A pressão sobre a Coreia é feita através de sanções que isolam o país e dificultam a mobilização de recursos por parte de sua liderança. Desde 2006, a ONU produziu seis conjuntos de sanções contra o regime coreano. Mas as possibilidades de evadir as sanções através de empresas de fachada e de relações com países dispostos a desrespeitá-las e a percepção de que armas nucleares e o programa de mísseis garantem a própria sobrevivência do regime faz com que estas não sejam efetivas. Ademais o isolamento alimenta o poder do regime autocrático dentro de seu território.

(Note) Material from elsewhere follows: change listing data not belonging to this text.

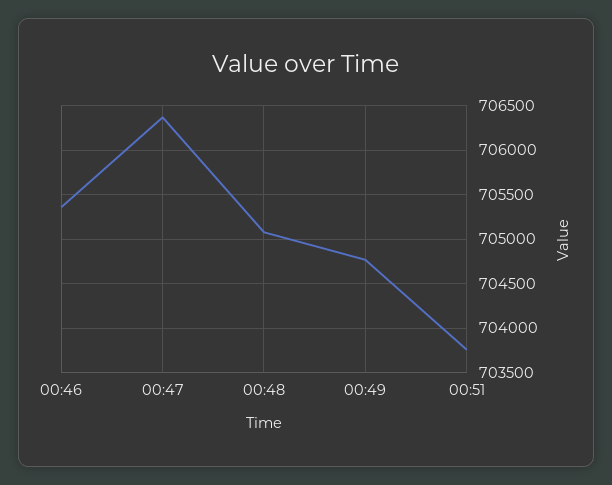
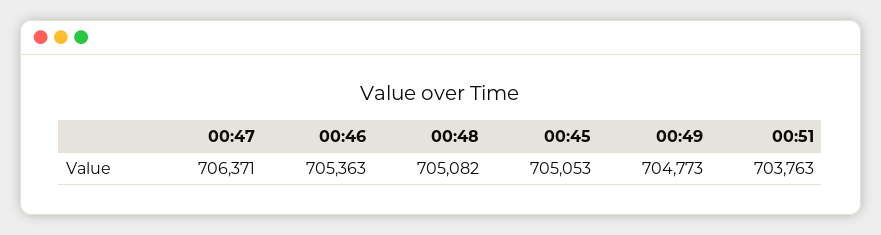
  {
    "00:46": 705363,
    "00:47": 706371,
    "00:48": 705082,
    "00:49": 704773,
-   "00:51": 703763
+   "00:51": 703763,
+   "00:45": 705053
  }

As negociações que devem continuar para que se evite maior escalada do conflito entre os Estados Unidos e a Coréia do Norte são complexas e envolvem chineses, sul coreanos, russos e japoneses. Trata-se de um complexo tabuleiro de xadrez multidimensional. Nós, é claro, não saberemos necessariamente se e quando estão acontecendo. Mecanismos de administração de crises são uma necessidade premente. As pressões de sanções e as demonstrações de força militar não vão substituir esse processo de negociação. O objetivo de desnuclearização da península deve ser tratado em tempos variados. A administração da crise atual envolve uma lógica de dissuasão aliada ao reconhecimento e sensibilidade em relação aos medos da elite norte-coreana. O retrocesso do programa nuclear envolverá um processo mais longo de negociação e a busca de dissenso dentro do próprio regime para produzir pontes visando transformações mais profundas. A completa desnuclearização estará associada a uma mudança radical do regime, à reunificação da península ou à produção de um regime internacional de proibição de armas nucleares efetivo. Pede-se cuidado àqueles que sobem ao palco do sistema internacional para falar e gesticular.
*Mônica Herz é professora do Instituto de Relações Internacionais da PUC-Rio.